Thank you very much.
Regards.
If your site architecture is contained in a database (like a CMS) you can do something like Darkyo suggested.
However there are easier methods. There are many free services which crawl your site and create a sitemap
http://www.xml-sitemaps.com/ or http://sitemapdoc.com/ are some examples but the Internet is full of them. Just google "sitemap creator".
If you want to create your own script there is program called "php sitemap ng" at http://enarion.net/google/phpsitemapng . This can be a real good starting place.
If you run a content based site (like YouTube for example), just write a small script that reads your database and generates an XML file for each URL.
Put it as a cron job once every day/week. You can also ping Google/Yahoo/MSN etc. when your sitemap gets updated so they can pick your new sitemap and index the new URL's.
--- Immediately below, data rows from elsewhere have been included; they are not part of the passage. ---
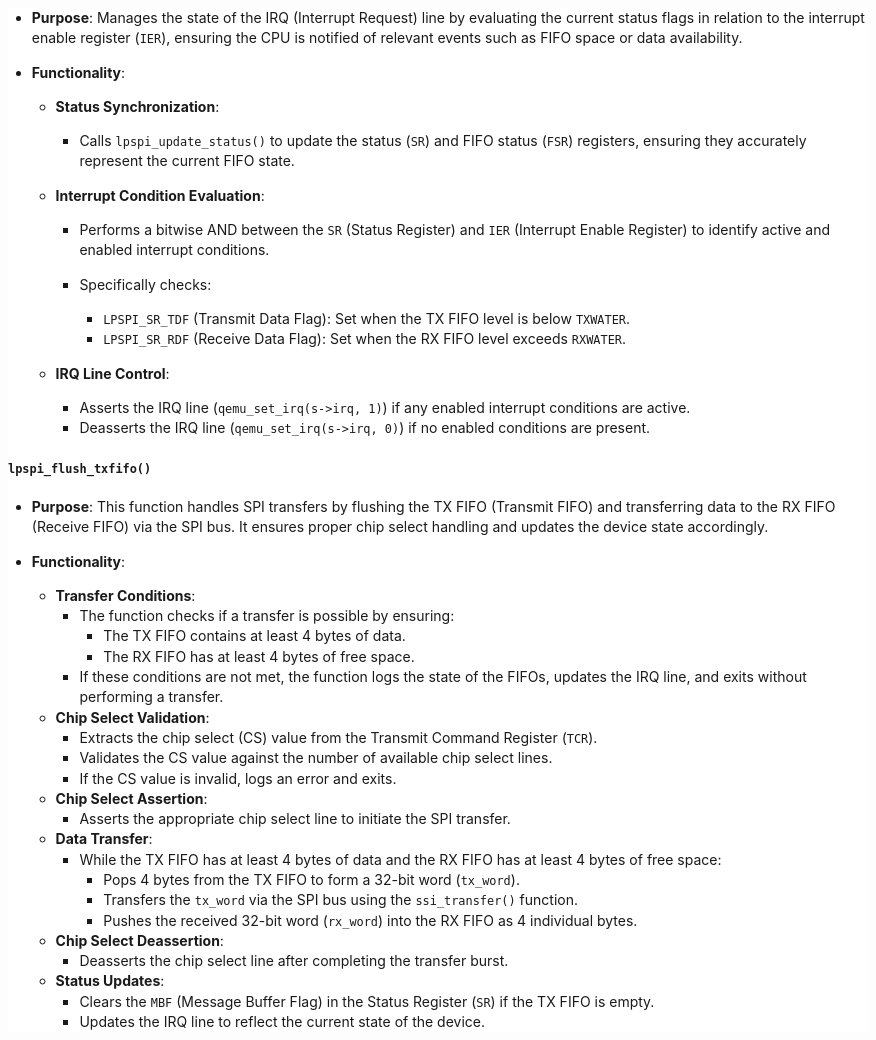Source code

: -   **Purpose**: Manages the state of the IRQ (Interrupt Request) line by evaluating the current status flags in relation to the interrupt enable register (`IER`), ensuring the CPU is notified of relevant events such as FIFO space or data availability.

-   **Functionality**:

    -   **Status Synchronization**:

        -   Calls `lpspi_update_status()` to update the status (`SR`) and FIFO status (`FSR`) registers, ensuring they accurately represent the current FIFO state.

    -   **Interrupt Condition Evaluation**:

        -   Performs a bitwise AND between the `SR` (Status Register) and `IER` (Interrupt Enable Register) to identify active and enabled interrupt conditions.
        -   Specifically checks:

            -   `LPSPI_SR_TDF` (Transmit Data Flag): Set when the TX FIFO level is below `TXWATER`.
            -   `LPSPI_SR_RDF` (Receive Data Flag): Set when the RX FIFO level exceeds `RXWATER`.

    -   **IRQ Line Control**:

        -   Asserts the IRQ line (`qemu_set_irq(s->irq, 1)`) if any enabled interrupt conditions are active.
        -   Deasserts the IRQ line (`qemu_set_irq(s->irq, 0)`) if no enabled conditions are present.

#### `lpspi_flush_txfifo()`

-   **Purpose**: This function handles SPI transfers by flushing the TX FIFO (Transmit FIFO) and transferring data to the RX FIFO (Receive FIFO) via the SPI bus. It ensures proper chip select handling and updates the device state accordingly.

-   **Functionality**:

    -   **Transfer Conditions**:
        -   The function checks if a transfer is possible by ensuring:
            -   The TX FIFO contains at least 4 bytes of data.
            -   The RX FIFO has at least 4 bytes of free space.
        -   If these conditions are not met, the function logs the state of the FIFOs, updates the IRQ line, and exits without performing a transfer.
    -   **Chip Select Validation**:
        -   Extracts the chip select (CS) value from the Transmit Command Register (`TCR`).
        -   Validates the CS value against the number of available chip select lines.
        -   If the CS value is invalid, logs an error and exits.
    -   **Chip Select Assertion**:
        -   Asserts the appropriate chip select line to initiate the SPI transfer.
    -   **Data Transfer**:
        -   While the TX FIFO has at least 4 bytes of data and the RX FIFO has at least 4 bytes of free space:
            -   Pops 4 bytes from the TX FIFO to form a 32-bit word (`tx_word`).
            -   Transfers the `tx_word` via the SPI bus using the `ssi_transfer()` function.
            -   Pushes the received 32-bit word (`rx_word`) into the RX FIFO as 4 individual bytes.
    -   **Chip Select Deassertion**:
        -   Deasserts the chip select line after completing the transfer burst.
    -   **Status Updates**:
        -   Clears the `MBF` (Message Buffer Flag) in the Status Register (`SR`) if the TX FIFO is empty.
        -   Updates the IRQ line to reflect the current state of the device.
It really depends of how is programmatically build your website,
if your website is huge and reflects a db schema, the best thing
is to write a friendly url generator and store it to the db.
Thank to this system you'll be able to manage retrieve your sitemap easilly
Select CONCAT("http://mysite.com/article/",article.friendly_url) from article
But as I said it highly depends of your architecture / programming ....
Automatically is very hard. You can help though, by using correct semantics.
This will make Google pick up your site's structure better.
When your website consist of static pages you can create a sitemap yourself. If though it is generated with a database you can do this programmaticly. This won't be easy though if you have no experience.
If you use a CMS like Wordpress or Drupal or ... you probably can generate it with a plugin. Use Google for that!